5 March 26
Delusions From Middle-Earth
Today I submitted a public comment to the Federal Communications Commission on the proposal from SpaceX to launch up to a million satellites for orbital data centers, which I blogged about last Friday. I am now working on the public comment for the Reflect Orbital proposal to put giant mirrors into space to light up the night particularly for use by solar farms. I retrieved the Reflect Orbital proposal documents from the FCC portal and was disenchanted to find that the name of their initial test satellite with an 18-meter mirror is EARENDIL-1.
This is a name that comes from Tolkien: Eärendil was a half-elf in The Silmarillion who bore on his brow a jewel — a Silmaril — that shone like a bright star. This leads to the question: why are so many tech bros obsessed with Tolkien?

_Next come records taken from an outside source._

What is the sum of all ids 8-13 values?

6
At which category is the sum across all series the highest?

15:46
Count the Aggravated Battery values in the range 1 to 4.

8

A lot of people have commented on this trait lately. A writer named Samuel Arbesman compiled a list of all the tech companies he could find that have names from Tolkien (there are 22). In an essay entitled Mythic Capital, Lee Konstantinou discusses how Tolkien teaches a lot about capital and politics and the technoutopian vision of breaking free of all limits. In the New York Times Michiko Kakutani writes about how the traditionalism running through Tolkien appeals to the tech bros and that they are drawn to the themes of kingly and magical power rather than the gentle settled life of the hobbits.
It is interesting that when Tolkien first got popular in the late 1960s and early 1970s it was pulling in people mostly from the hippie counterculture. Times have changed.
But Pratchett doesn’t seem to appeal to the tech bros — I don’t see too many companies celebrating the cabbages of the Sto Plains for some reason.